- **Problem details**
Reproduce verbatim the items from the line containing "Compare the bottom" through the line containing "PM to 3:00 PM", including both of those lines.
>> start Dataset records
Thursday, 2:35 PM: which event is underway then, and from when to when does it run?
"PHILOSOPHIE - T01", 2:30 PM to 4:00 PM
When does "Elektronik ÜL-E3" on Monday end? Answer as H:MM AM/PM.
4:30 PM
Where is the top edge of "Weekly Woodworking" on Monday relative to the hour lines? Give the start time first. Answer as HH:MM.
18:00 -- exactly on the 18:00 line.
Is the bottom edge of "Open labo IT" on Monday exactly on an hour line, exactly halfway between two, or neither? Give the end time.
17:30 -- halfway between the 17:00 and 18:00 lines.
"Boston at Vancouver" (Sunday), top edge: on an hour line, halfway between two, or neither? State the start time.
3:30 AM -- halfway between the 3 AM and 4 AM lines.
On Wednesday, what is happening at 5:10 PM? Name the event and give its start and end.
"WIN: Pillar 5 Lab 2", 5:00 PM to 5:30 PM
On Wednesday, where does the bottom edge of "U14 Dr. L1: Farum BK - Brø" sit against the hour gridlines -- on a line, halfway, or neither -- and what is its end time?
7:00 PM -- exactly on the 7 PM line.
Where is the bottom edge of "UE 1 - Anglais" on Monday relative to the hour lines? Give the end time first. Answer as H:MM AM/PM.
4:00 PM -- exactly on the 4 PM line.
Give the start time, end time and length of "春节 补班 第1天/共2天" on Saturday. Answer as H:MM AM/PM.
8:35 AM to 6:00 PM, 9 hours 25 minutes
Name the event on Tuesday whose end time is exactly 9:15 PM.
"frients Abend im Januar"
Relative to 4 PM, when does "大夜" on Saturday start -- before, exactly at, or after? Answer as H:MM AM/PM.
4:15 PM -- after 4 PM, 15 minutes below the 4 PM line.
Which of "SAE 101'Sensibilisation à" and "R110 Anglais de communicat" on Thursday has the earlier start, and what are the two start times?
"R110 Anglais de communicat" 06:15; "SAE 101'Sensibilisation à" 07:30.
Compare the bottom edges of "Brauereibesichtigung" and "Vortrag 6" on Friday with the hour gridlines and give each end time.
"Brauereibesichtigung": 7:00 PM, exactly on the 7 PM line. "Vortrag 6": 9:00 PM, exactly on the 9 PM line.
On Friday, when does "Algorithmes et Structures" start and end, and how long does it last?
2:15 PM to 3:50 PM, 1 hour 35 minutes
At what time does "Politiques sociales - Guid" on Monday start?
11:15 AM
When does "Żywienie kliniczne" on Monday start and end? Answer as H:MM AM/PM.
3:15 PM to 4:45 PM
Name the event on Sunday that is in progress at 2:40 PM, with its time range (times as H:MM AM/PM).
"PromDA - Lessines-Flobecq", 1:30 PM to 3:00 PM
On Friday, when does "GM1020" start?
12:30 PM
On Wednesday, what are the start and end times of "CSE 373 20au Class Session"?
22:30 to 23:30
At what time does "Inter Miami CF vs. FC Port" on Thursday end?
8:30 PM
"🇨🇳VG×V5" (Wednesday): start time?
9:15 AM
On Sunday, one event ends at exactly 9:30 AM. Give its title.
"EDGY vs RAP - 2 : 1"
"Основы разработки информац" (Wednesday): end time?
>> end Dataset records
- **The solution**
Compare the bottom edges of "Brauereibesichtigung" and "Vortrag 6" on Friday with the hour gridlines and give each end time.
"Brauereibesichtigung": 7:00 PM, exactly on the 7 PM line. "Vortrag 6": 9:00 PM, exactly on the 9 PM line.
On Friday, when does "Algorithmes et Structures" start and end, and how long does it last?
2:15 PM to 3:50 PM, 1 hour 35 minutes
At what time does "Politiques sociales - Guid" on Monday start?
11:15 AM
When does "Żywienie kliniczne" on Monday start and end? Answer as H:MM AM/PM.
3:15 PM to 4:45 PM
Name the event on Sunday that is in progress at 2:40 PM, with its time range (times as H:MM AM/PM).
"PromDA - Lessines-Flobecq", 1:30 PM to 3:00 PM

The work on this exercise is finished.